To answer that, we need to ask what uncertainty is meant to represent. Even in Newton’s deterministic universe there are two fundamentally different sources of uncertainty.

The first is epistemic uncertainty. This is the uncertainty that comes from limited data, imperfect models, incomplete knowledge, and constrained compute. It’s the uncertainty of ignorance, and science and engineering are, in a sense, centuries-long attempts to reduce it. Gather more data. Build better models. Expand our theoretical understanding. Push our hardware. All of these shrink epistemic uncertainty.

But my focus in this essay is the second kind.

Aleatoric uncertainty is the irreducible randomness of p(Y|X) itself. Not randomness in the laws of physics, but randomness because X simply does not contain enough information to pin down Y. A fair coin toss is the cleanest example. No amount of data – no amount of internet-scale context – will help you predict the outcome better than 50-50. Most real-world prediction tasks share this basic structure. Weather forecasts, hospital readmissions, sports outcomes – countless hidden factors play crucial roles, many of them unknowable in practice.

This produces a prediction ceiling: the accuracy an oracle could achieve if given exactly the same input X. And crucially, the oracle will still often fall short of 100%.

This ceiling is rarely acknowledged in AI discussions, especially in healthcare (see our recent letter on this topic). People often talk about “minimum acceptable performance” in terms of an absolute threshold – e.g., an area under the curve of 0.80 or above – as if this were a law of nature rather than a human convention. But what if the Bayes limit for a given problem, with the information available, is 0.75? What if no model – no matter how vast the dataset or how advanced the architecture – can exceed that?

If patient readmission depends on unmeasured social support networks, personal behaviors, or random life events, then those unobserved variables impose a ceiling. Before judging prediction performance, we must understand how much of the outcome is governed by chance (our ignorance) given the input we have. If an oracle can’t do better than 75%, it’s unreasonable to expect a real model to surpass it.

This brings me to what I think is an overlooked point. The prediction ceiling depends entirely on what X is. And the most powerful way to lift the ceiling is not through bigger models or more training data, but through richer, more informative inputs.

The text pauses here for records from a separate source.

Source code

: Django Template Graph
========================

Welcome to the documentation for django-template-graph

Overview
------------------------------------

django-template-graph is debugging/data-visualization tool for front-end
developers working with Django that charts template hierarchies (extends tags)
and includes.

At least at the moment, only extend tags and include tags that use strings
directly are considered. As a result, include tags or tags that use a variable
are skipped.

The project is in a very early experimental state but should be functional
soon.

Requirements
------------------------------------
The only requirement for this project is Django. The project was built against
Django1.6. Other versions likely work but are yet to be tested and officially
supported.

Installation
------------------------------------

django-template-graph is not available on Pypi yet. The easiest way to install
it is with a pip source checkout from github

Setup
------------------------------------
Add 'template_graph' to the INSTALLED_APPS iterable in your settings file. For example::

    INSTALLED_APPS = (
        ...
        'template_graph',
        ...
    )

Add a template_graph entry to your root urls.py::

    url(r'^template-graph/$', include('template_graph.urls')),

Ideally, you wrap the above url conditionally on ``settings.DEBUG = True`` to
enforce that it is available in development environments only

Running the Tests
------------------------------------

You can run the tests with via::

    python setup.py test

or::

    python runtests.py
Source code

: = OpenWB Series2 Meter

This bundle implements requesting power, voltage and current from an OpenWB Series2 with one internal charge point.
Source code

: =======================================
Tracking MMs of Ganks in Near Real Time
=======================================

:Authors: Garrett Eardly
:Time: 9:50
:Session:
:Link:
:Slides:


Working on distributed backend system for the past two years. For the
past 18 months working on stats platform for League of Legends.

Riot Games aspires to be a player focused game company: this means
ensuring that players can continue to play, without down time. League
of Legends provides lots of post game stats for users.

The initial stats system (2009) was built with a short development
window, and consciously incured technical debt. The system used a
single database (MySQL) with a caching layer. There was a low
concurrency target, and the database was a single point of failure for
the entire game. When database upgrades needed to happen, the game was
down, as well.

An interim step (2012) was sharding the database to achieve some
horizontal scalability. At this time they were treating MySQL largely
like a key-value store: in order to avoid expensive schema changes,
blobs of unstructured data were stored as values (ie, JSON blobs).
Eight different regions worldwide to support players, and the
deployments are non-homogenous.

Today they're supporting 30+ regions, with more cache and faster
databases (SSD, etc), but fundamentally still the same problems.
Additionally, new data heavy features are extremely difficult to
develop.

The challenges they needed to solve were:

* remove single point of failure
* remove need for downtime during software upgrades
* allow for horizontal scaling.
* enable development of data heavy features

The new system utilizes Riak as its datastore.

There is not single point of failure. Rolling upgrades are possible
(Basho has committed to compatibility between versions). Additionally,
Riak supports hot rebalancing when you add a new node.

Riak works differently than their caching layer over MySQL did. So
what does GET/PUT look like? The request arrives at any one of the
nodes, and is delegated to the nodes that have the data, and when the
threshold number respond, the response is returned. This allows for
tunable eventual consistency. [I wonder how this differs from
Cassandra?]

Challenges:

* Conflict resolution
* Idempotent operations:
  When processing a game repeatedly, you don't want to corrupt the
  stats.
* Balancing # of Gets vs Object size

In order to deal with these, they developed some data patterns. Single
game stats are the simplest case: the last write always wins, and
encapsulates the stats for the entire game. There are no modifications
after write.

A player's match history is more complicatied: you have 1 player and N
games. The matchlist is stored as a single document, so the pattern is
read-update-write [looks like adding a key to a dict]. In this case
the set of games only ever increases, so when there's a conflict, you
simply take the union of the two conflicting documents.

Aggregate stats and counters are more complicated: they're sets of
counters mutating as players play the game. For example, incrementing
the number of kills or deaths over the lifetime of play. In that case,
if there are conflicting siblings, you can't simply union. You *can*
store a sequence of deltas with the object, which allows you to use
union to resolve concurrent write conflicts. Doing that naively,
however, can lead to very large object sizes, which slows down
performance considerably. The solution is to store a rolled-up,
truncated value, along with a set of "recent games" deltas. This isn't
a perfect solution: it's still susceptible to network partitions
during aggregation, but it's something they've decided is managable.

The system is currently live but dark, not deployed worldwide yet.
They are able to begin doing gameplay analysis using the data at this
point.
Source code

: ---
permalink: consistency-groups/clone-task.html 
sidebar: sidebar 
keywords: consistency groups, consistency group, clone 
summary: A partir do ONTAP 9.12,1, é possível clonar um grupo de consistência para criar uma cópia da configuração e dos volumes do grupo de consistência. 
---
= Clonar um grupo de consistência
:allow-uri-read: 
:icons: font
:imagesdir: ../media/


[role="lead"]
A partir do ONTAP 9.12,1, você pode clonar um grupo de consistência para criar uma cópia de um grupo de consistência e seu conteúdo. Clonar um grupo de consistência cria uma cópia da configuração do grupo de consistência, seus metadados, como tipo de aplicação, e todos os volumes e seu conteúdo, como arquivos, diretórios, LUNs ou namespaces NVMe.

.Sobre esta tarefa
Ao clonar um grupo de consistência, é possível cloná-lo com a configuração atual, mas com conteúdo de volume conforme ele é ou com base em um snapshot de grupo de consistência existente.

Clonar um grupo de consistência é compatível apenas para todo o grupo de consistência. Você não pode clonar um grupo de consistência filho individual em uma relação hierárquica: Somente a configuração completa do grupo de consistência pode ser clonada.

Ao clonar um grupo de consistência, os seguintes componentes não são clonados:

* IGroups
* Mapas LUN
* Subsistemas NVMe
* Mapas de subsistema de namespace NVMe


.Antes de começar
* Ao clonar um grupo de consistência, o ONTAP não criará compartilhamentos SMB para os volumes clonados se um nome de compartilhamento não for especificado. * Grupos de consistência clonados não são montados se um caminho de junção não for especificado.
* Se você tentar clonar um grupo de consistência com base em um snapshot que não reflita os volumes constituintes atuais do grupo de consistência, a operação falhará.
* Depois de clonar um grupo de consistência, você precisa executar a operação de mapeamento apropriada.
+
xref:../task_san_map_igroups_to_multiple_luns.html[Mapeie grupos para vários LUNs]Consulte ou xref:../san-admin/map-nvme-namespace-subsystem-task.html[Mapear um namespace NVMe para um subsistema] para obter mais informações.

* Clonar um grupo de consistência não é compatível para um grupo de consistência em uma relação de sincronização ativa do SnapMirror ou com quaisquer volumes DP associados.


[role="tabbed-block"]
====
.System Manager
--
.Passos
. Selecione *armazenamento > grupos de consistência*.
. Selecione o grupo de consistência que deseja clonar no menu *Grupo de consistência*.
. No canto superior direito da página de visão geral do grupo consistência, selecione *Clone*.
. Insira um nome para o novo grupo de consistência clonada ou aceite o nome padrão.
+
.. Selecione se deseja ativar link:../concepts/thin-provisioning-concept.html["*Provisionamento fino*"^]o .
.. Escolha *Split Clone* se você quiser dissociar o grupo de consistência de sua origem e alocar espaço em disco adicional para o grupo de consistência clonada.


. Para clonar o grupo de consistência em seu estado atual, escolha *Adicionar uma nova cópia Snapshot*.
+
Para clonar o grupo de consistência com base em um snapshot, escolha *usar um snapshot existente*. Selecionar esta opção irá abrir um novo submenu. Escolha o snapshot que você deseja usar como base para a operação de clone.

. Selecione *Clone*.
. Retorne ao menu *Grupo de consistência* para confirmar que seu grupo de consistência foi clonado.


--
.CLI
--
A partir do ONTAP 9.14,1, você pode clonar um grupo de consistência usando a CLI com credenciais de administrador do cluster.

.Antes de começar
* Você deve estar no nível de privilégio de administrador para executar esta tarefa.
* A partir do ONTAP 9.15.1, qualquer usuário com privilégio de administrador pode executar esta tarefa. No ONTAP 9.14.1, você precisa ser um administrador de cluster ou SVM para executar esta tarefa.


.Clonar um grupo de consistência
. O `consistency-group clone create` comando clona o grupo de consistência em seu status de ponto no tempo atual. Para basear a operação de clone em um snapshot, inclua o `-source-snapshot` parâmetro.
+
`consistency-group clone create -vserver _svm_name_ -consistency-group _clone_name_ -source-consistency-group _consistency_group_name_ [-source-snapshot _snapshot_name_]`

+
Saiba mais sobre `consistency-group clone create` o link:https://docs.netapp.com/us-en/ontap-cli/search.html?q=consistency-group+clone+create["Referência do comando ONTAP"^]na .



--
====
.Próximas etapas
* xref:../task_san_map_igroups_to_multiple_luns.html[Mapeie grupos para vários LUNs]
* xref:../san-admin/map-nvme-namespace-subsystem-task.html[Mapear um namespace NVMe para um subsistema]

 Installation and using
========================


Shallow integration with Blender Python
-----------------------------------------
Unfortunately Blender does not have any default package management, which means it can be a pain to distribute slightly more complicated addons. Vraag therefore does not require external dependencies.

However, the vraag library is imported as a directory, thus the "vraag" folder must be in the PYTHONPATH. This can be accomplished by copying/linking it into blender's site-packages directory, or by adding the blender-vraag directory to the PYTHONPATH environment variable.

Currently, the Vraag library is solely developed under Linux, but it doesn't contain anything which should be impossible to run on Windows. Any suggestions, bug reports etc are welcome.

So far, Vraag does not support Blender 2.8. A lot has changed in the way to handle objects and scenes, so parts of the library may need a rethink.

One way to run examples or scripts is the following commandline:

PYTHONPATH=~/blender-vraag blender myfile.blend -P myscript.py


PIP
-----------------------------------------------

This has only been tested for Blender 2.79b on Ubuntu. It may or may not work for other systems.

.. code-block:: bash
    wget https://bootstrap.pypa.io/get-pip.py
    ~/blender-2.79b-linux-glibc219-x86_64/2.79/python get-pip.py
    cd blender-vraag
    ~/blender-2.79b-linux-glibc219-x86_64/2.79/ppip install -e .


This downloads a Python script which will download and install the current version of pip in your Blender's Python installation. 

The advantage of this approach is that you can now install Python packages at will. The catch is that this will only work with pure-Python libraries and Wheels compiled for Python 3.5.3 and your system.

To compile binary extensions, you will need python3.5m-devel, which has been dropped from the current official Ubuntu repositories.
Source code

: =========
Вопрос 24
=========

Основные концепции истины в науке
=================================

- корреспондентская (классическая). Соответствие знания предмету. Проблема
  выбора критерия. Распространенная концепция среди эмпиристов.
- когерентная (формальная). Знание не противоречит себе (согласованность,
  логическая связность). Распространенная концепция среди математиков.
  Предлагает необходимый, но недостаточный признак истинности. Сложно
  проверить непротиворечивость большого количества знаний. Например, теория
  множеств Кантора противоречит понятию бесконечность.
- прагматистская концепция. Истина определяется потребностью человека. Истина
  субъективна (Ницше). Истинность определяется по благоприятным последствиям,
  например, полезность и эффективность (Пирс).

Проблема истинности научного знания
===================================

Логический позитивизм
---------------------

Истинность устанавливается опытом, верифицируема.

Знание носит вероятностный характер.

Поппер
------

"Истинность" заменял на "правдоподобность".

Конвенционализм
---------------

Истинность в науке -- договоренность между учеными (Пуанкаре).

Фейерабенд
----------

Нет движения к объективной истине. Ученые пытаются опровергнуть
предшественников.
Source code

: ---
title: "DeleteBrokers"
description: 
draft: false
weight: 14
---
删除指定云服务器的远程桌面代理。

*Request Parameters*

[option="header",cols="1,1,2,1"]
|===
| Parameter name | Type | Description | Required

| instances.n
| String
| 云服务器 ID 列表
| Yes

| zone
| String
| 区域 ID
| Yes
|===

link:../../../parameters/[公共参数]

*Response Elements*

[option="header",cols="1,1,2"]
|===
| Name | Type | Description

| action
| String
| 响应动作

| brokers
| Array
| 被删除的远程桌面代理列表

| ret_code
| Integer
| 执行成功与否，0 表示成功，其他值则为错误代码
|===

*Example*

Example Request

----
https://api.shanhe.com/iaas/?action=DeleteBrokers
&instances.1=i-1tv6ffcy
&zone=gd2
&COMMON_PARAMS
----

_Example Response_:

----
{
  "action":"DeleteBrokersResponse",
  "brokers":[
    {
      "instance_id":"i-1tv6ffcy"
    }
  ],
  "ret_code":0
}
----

Machine learning research often treats the input as fixed: an image, a sentence, a lab test. But in the real world, we get to choose what we measure. We design sensors. We invent imaging sequences. We develop new assays. We conduct new surveys. We discover new biological markers. We create entirely new data modalities. Better scientific understanding leads to better measurement, and better measurement leads to better prediction.

The next phase of AI should not ignore this. Vision and language models benefit from the accident of abundant data, but the domains where AI could make the biggest difference – medicine, biology, climate, materials, human behavior – will require entirely new kinds of data, captured in new ways, at new scales.

If we want AI that truly transforms our world, we must do more than build bigger models.
We must measure and observe the world more wisely.
Only then can we raise the very ceiling of what is predictable.